RAW DATA
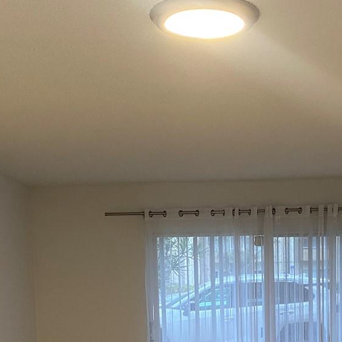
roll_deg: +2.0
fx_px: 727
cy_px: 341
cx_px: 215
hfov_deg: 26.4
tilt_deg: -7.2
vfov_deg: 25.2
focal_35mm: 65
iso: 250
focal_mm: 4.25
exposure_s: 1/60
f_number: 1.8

ABOUT THIS EXERCISE
Output the data above in full and exactly, with every image left out.

EXERCISE RESPONSE
roll_deg: +2.0
fx_px: 727
cy_px: 341
cx_px: 215
hfov_deg: 26.4
tilt_deg: -7.2
vfov_deg: 25.2
focal_35mm: 65
iso: 250
focal_mm: 4.25
exposure_s: 1/60
f_number: 1.8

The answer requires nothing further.